> **TEXT PROVIDED**
---------------
The tenure of Loria and Samson in Montreal would be brief, however. Samson played a key role in negotiating the sale of the Expos and the subsequent purchase of the Florida Marlins in 2002. In a complex franchise swap that reshaped the landscape of baseball in three American and National League East Division cities, Loria sold the Expos to a Delaware partnership, Expos Baseball, LP. The partnership had been formed by a vote of the Major League Baseball owners so that Loria would be free to purchase the Marlins from John W. Henry, who needed to sell the South Florida Club in order to complete his purchase of the Boston Red Sox. The Expos would later be moved to Washington, D.C., by Major League Baseball.

RICO lawsuit following the sale of the Expos
In July 2002, Samson was one of several defendants named in a federal complaint filed in Miami under the Racketeer Influenced and Corrupt Organizations Act (RICO). The complaint was filed by 14 former minority partners of the Expos against Loria, MLB Commissioner Bud Selig, MLB Chief Operating Officer Bob DuPuy, the commissioner's office, and Samson.

The suit alleged that Selig, Loria, and Samson conspired for more than two years to eliminate the Montreal franchise and move it to the United States, and that Selig had conducted mail fraud and wire fraud in the process. The complaint further accused Loria and Samson of conspiring with baseball officials to dilute the minority partners’ share of the team from 76 percent to 6-to-7 percent and of never intending to keep the franchise in Montreal. In response to the allegations, Loria and Samson argued that the partners’ share was decreased because the partners refused to put up additional money that was requested by Loria in cash calls that were permitted by the partnership agreement. Loria also accused the former minority partners of hypocrisy, claiming they had been unwilling to fund any operating losses since 1991 and had directed fire sales of players during the 1990s.

The case against Loria, Samson and MLB essentially ended on November 15, 2004, when a three-judge arbitration panel in New York ruled unanimously that there was no fraud or breach of fiduciary duties committed by Loria and Samson. As a result of the binding ruling, the limited partners dropped their bid for an injunction against the relocation of the Expos and eventually declined to pursue the federal RICO suit.

Purchase of the Marlins and a World Series championship
After Samson led negotiations for Loria's $158.5 million purchase of the Marlins on February 16, 2002, which was approved by MLB owners on February 12, the Club moved nearly 50 employees from the Expos organization to the Marlins.
---------------
> **PROBLEM 1**
In the entries below, retype the lines starting at the one containing "family: Lamiaceae" and ending at the one containing "family: Dioscoreaceae", with both of those lines included.
---------------
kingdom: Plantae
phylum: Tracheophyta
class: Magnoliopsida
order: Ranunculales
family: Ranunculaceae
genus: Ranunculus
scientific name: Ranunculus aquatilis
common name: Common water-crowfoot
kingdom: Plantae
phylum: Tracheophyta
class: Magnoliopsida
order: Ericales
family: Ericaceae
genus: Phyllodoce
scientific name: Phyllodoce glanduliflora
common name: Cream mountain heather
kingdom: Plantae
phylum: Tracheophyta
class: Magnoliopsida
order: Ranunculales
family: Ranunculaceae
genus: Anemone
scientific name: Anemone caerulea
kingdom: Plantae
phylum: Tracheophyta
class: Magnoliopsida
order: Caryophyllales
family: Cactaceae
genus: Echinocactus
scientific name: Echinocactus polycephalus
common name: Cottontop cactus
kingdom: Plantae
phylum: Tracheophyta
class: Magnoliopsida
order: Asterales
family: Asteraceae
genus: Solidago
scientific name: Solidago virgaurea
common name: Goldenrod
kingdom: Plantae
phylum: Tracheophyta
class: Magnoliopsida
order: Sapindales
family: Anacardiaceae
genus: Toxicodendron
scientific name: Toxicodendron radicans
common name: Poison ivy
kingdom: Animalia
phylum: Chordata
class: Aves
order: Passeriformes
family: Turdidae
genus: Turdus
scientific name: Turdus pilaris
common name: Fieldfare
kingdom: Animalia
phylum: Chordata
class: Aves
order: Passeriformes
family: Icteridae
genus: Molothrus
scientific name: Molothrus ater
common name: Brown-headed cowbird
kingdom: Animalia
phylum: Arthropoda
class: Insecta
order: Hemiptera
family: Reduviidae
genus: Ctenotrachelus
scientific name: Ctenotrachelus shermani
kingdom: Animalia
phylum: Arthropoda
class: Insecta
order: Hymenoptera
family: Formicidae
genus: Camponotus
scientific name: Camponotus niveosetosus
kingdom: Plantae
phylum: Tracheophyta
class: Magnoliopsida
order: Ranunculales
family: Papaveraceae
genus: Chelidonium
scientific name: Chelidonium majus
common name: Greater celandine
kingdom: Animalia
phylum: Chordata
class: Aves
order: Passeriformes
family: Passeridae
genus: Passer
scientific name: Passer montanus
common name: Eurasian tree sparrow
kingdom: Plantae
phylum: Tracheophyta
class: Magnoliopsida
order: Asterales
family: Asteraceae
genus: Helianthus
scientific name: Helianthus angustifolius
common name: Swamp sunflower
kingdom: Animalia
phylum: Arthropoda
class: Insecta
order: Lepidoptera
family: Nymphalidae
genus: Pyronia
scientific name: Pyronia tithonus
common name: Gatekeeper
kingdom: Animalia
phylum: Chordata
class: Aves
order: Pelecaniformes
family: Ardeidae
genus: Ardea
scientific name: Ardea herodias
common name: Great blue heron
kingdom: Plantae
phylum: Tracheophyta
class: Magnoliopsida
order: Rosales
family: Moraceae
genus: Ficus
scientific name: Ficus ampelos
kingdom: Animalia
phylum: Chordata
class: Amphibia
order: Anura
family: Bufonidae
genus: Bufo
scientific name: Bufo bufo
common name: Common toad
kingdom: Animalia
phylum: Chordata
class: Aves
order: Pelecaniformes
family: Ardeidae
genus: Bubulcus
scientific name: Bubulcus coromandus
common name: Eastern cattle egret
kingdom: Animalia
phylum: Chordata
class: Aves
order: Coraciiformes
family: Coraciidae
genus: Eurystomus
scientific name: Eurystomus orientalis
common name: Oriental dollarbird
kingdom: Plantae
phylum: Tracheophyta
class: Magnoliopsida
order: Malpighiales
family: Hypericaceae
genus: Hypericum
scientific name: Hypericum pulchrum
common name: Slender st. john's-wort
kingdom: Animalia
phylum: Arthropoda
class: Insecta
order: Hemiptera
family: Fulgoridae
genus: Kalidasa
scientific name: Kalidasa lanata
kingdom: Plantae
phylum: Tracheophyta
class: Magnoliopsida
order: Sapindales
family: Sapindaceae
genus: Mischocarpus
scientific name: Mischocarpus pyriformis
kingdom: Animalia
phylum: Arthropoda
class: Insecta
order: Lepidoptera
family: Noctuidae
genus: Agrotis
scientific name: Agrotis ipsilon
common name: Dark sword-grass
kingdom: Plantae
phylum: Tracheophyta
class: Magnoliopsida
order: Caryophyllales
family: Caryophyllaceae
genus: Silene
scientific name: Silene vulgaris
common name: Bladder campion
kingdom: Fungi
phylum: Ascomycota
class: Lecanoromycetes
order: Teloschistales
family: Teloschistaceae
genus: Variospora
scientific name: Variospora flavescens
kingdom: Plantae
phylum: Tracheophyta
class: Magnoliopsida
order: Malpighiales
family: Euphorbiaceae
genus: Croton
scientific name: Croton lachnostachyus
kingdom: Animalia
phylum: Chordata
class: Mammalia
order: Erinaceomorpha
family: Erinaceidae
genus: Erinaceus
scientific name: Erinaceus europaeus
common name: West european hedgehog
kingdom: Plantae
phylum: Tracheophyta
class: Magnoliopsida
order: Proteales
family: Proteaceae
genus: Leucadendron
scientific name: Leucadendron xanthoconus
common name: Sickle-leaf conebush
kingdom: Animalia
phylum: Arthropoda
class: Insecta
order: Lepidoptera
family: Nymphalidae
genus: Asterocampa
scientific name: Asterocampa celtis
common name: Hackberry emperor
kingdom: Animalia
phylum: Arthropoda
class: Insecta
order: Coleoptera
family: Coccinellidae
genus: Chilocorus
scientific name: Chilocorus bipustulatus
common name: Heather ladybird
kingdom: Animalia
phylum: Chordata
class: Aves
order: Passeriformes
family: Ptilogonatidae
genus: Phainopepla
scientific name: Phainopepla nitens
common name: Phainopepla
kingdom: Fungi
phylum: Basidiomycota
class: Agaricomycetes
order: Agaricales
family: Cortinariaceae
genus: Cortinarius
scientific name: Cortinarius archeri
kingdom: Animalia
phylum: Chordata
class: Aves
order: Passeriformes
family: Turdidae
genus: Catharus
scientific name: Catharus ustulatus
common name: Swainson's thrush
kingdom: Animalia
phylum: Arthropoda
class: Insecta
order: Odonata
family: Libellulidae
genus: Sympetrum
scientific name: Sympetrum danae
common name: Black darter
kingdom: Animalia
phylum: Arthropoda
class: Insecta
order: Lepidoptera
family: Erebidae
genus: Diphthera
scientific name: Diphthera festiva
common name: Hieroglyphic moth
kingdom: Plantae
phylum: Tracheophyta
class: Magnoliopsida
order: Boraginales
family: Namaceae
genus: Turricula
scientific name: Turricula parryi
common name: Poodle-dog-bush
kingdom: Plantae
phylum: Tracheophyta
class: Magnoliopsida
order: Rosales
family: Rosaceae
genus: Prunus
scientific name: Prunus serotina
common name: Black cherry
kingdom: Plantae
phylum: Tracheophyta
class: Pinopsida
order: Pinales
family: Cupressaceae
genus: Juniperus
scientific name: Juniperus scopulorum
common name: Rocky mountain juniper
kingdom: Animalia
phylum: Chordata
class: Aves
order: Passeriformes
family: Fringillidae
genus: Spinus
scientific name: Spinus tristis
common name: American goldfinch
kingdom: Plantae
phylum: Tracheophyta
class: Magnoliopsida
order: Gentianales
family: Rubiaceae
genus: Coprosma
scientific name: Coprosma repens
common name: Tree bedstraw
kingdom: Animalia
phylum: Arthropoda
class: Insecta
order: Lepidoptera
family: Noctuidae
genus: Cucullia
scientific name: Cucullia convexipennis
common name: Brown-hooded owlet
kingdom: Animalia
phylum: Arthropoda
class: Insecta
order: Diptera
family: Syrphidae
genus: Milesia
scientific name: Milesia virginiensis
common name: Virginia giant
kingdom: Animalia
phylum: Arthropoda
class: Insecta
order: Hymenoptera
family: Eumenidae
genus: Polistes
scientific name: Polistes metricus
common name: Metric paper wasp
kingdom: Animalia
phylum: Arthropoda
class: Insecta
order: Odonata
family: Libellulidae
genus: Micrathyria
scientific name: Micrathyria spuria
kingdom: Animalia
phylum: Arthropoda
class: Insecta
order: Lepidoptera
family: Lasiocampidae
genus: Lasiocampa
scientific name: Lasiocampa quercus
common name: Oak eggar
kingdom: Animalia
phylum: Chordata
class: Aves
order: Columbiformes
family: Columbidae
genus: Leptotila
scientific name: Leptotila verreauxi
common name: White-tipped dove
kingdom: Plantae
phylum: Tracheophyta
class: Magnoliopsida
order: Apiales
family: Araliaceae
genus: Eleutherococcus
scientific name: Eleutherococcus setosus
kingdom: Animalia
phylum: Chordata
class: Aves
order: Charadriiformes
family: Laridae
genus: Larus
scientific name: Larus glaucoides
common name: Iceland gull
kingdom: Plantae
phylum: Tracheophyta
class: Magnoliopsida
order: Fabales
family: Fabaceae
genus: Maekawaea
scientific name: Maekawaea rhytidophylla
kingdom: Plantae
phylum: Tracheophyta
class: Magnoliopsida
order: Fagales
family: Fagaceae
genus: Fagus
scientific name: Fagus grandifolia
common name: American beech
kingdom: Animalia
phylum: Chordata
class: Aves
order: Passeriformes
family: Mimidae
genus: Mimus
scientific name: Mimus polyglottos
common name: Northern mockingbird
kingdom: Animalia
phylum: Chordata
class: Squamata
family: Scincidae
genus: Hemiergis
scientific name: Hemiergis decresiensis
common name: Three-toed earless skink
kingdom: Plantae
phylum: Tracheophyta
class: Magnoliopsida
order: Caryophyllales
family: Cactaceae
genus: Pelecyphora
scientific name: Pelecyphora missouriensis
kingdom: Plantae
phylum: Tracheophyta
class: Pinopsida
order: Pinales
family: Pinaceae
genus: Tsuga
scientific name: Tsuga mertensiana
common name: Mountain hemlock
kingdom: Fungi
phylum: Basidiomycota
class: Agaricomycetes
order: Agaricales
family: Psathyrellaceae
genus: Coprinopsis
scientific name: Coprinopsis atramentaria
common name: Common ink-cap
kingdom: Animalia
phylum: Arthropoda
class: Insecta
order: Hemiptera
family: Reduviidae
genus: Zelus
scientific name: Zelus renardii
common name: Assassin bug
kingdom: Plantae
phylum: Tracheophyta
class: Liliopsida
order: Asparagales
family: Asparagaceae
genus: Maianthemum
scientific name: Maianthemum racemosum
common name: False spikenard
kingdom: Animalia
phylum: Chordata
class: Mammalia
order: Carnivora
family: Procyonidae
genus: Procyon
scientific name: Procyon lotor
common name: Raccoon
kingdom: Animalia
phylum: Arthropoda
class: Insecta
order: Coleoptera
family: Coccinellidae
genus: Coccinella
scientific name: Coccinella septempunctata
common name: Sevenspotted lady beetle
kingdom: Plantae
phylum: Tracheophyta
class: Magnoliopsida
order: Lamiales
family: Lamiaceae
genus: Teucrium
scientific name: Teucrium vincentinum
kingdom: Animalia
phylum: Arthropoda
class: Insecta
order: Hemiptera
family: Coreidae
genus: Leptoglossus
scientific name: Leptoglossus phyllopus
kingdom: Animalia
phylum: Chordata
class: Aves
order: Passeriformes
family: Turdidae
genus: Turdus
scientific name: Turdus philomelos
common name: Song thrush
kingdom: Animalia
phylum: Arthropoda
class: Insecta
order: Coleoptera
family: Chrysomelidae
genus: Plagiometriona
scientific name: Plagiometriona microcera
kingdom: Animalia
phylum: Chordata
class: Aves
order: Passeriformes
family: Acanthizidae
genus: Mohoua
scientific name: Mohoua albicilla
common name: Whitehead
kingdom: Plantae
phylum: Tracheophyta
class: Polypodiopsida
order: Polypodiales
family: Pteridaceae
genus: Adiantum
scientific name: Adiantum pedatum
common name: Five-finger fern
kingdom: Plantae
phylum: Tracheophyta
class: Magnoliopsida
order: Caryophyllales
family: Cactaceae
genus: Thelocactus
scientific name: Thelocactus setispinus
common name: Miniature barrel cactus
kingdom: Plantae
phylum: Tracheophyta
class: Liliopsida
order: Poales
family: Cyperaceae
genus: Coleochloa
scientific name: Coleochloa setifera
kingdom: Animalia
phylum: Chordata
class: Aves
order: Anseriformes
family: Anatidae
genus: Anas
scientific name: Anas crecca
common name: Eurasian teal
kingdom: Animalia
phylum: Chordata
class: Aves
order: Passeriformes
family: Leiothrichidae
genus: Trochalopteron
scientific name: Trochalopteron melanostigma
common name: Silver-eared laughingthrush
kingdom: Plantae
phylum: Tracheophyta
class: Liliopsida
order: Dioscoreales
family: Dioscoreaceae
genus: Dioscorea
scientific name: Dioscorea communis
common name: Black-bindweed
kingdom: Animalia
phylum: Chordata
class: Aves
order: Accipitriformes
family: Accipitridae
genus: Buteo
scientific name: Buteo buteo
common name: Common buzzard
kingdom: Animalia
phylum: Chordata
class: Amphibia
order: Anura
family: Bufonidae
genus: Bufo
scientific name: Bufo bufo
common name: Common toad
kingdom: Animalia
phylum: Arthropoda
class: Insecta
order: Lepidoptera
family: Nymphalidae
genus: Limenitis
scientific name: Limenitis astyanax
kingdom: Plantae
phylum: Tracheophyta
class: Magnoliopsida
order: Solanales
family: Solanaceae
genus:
---------------
> **PROBLEM 2**
Please translate this sentence from the passage on the Expos sale into Spanish: "The Expos would later be moved to Washington, D.C., by Major League Baseball."

> **REPLY 1**
family: Lamiaceae
genus: Teucrium
scientific name: Teucrium vincentinum
kingdom: Animalia
phylum: Arthropoda
class: Insecta
order: Hemiptera
family: Coreidae
genus: Leptoglossus
scientific name: Leptoglossus phyllopus
kingdom: Animalia
phylum: Chordata
class: Aves
order: Passeriformes
family: Turdidae
genus: Turdus
scientific name: Turdus philomelos
common name: Song thrush
kingdom: Animalia
phylum: Arthropoda
class: Insecta
order: Coleoptera
family: Chrysomelidae
genus: Plagiometriona
scientific name: Plagiometriona microcera
kingdom: Animalia
phylum: Chordata
class: Aves
order: Passeriformes
family: Acanthizidae
genus: Mohoua
scientific name: Mohoua albicilla
common name: Whitehead
kingdom: Plantae
phylum: Tracheophyta
class: Polypodiopsida
order: Polypodiales
family: Pteridaceae
genus: Adiantum
scientific name: Adiantum pedatum
common name: Five-finger fern
kingdom: Plantae
phylum: Tracheophyta
class: Magnoliopsida
order: Caryophyllales
family: Cactaceae
genus: Thelocactus
scientific name: Thelocactus setispinus
common name: Miniature barrel cactus
kingdom: Plantae
phylum: Tracheophyta
class: Liliopsida
order: Poales
family: Cyperaceae
genus: Coleochloa
scientific name: Coleochloa setifera
kingdom: Animalia
phylum: Chordata
class: Aves
order: Anseriformes
family: Anatidae
genus: Anas
scientific name: Anas crecca
common name: Eurasian teal
kingdom: Animalia
phylum: Chordata
class: Aves
order: Passeriformes
family: Leiothrichidae
genus: Trochalopteron
scientific name: Trochalopteron melanostigma
common name: Silver-eared laughingthrush
kingdom: Plantae
phylum: Tracheophyta
class: Liliopsida
order: Dioscoreales
family: Dioscoreaceae

> **REPLY 2**
Los Expos serían trasladados más tarde a Washington, D.C., por Major League Baseball.